Defining Your Brand
Welcome to Lesson 3 of the 5 Lesson Business Makeover Challenge – Defining Your Brand . Yesterday was all about defining and stating the mission of your business. Today we’ll clarify what is meant by brand and how to define yours.
Do you know what your brand is? Most entrepreneurs don’t.
Since you can’t be all things to all customers, getting clarity on your brand will help you to target your customers. Figuring out your specific niche is crucial.
Entrepreneur.com contributor John Williams explains branding concisely:
Branding is one of the most important aspects of any business, large or small, retail or B2B. An effective brand strategy gives you a major edge in increasingly competitive markets. But what exactly does “branding” mean?
Simply put, your brand is your promise to your customer… what they can expect from your products and services, and it differentiates your offering from your competitors’. Your brand is derived from who you are, who you want to be and who people perceive you to be.
In other words, your brand is not primarily about a logo (although that is important) or website colors. Your brand is what sets you apart from your competitors.
It’s what makes you unique. It’s your competitive advantage, your secret sauce.
Strong branding allows you to charge more because customers will have a desire to choose you over other businesses. So, in addition to your mission, you must get clear on your brand.
Answer these questions in detail. Where possible, put the same questions to an outside party, such as devoted customers. Their feedback helps you to see what customers value most.
- What exactly makes you different from other companies in your industry?
- Why should someone choose your product over a competitor?
- Why would someone choose your service over another company?

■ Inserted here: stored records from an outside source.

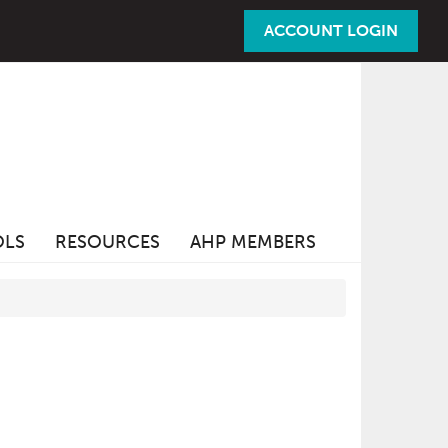
ACCOUNT LOGIN
OLS
RESOURCES
AHP MEMBERS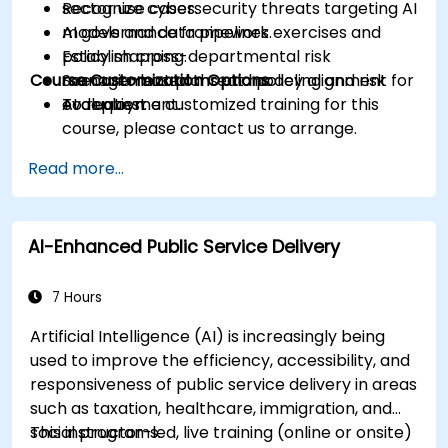
Recognize cybersecurity threats targeting AI
sector use cases.
models and data pipelines.
AI governance framework exercises and
Establish cross-departmental risk
policy mapping.
Course Customization Options
management plans and policy alignment for
Scenario-based threat modeling and risk
AI deployment.
evaluation.
To request a customized training for this
course, please contact us to arrange.
Read more...
AI-Enhanced Public Service Delivery
7 Hours
Artificial Intelligence (AI) is increasingly being
used to improve the efficiency, accessibility, and
responsiveness of public service delivery in areas
such as taxation, healthcare, immigration, and
social programs.
This instructor-led, live training (online or onsite)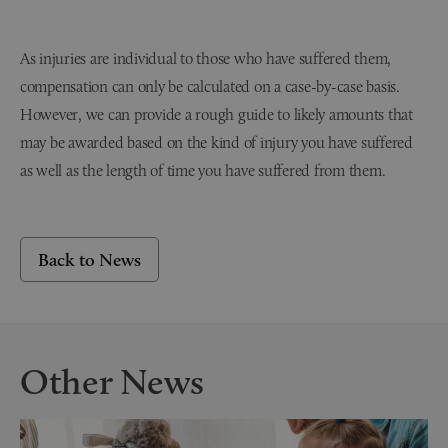
As injuries are individual to those who have suffered them,
compensation can only be calculated on a case-by-case basis.
However, we can provide a rough guide to likely amounts that
may be awarded based on the kind of injury you have suffered
as well as the length of time you have suffered from them.
Back to News
Other News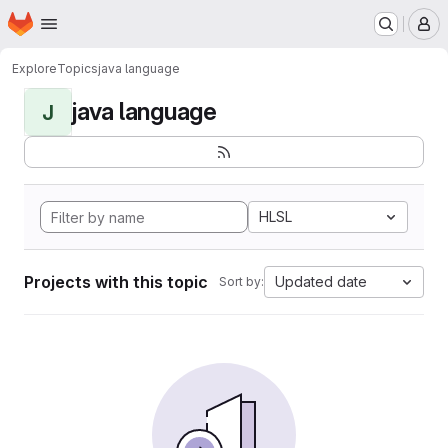
Homepage
Skip to main content
M
Explore
Topics
java language
java language
J
HLSL
Projects with this topic
Updated date
Sort by: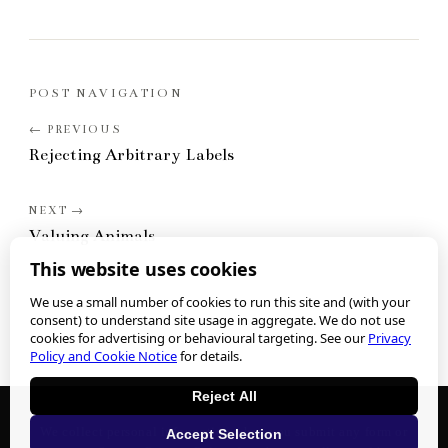
POST NAVIGATION
Rejecting Arbitrary Labels
Valuing Animals
This website uses cookies
We use a small number of cookies to run this site and (with your
consent) to understand site usage in aggregate. We do not use
cookies for advertising or behavioural targeting. See our
Privacy
Policy and Cookie Notice
for details.
Reject All
We collect personal information when you submit any form or
Accept Selection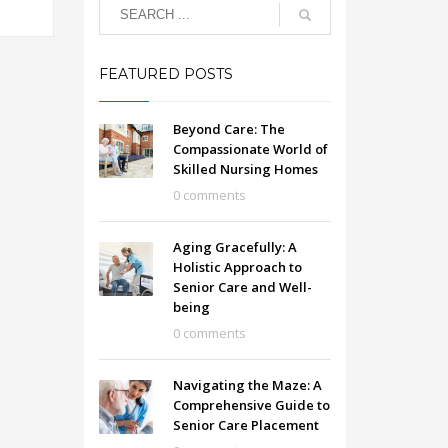
FEATURED POSTS
Beyond Care: The
Compassionate World of
Skilled Nursing Homes
0 comments
Aging Gracefully: A
Holistic Approach to
Senior Care and Well-
being
0 comments
Navigating the Maze: A
Comprehensive Guide to
Senior Care Placement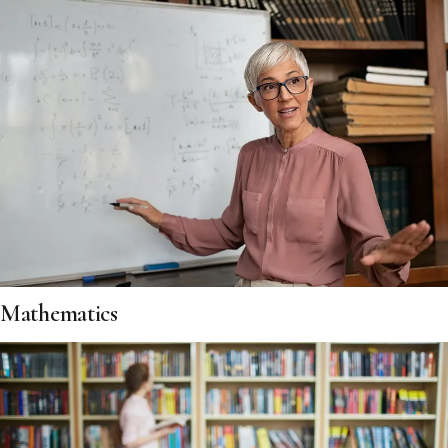
Mathematics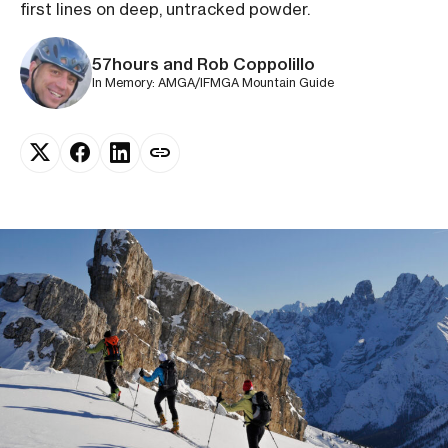
first lines on deep, untracked powder.
57hours and Rob Coppolillo
In Memory: AMGA/IFMGA Mountain Guide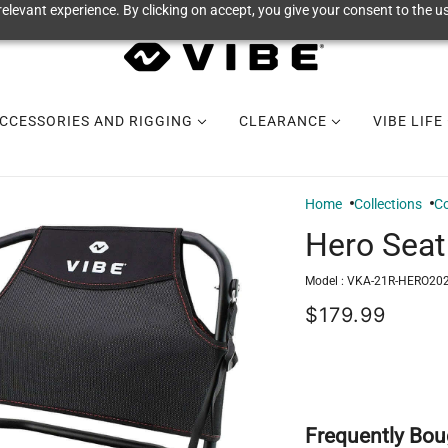
elevant experience. By clicking on accept, you give your consent to the us
CCESSORIES AND RIGGING
CLEARANCE
VIBE LIFE
Home
Collections
Co
Hero Seat
Model :
VKA-21R-HERO202
$179.99
Frequently Bou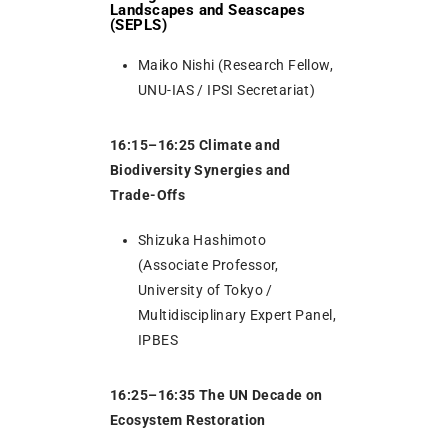
Landscapes and Seascapes
(SEPLS)
Maiko Nishi (Research Fellow,
UNU-IAS / IPSI Secretariat)
16:15–16:25 Climate and
Biodiversity Synergies and
Trade-Offs
Shizuka Hashimoto
(Associate Professor,
University of Tokyo /
Multidisciplinary Expert Panel,
IPBES
16:25–16:35 The UN Decade on
Ecosystem Restoration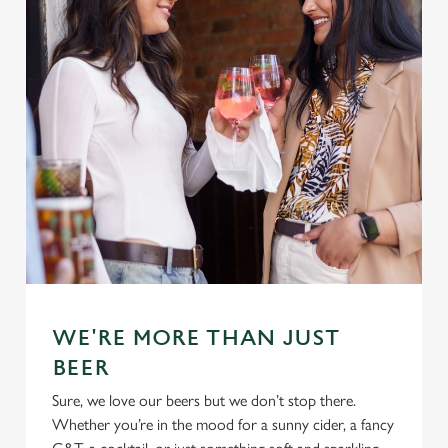
WE'RE MORE THAN JUST
BEER
Sure, we love our beers but we don’t stop there.
Whether you’re in the mood for a sunny cider, a fancy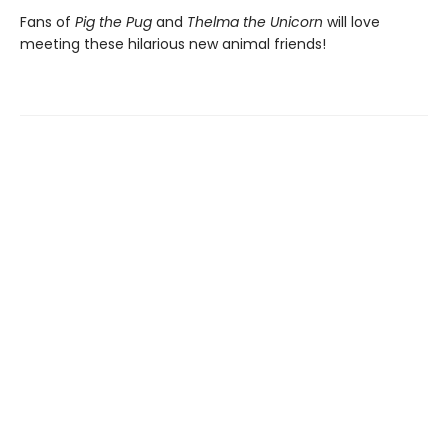
Fans of
Pig the Pug
and
Thelma the Unicorn
will love
meeting these hilarious new animal friends!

Sum up your brand in a single sentence. What is your niche?
Does your brand fit with your mission? Go back and look. They should be in line with each other. Your mission statement is really for guiding your internal organization, but branding focuses on what customers want or need.
That’s it for today.
In our next lesson we’ll look at the culture of your business – whether it’s a healthy outgrowth of your mission and whether it supports your brand.
Avoid rushing through these questions.
The answers you provide will help you begin to think clearly about what really matters to you in your business and whether you’re headed in the right direction.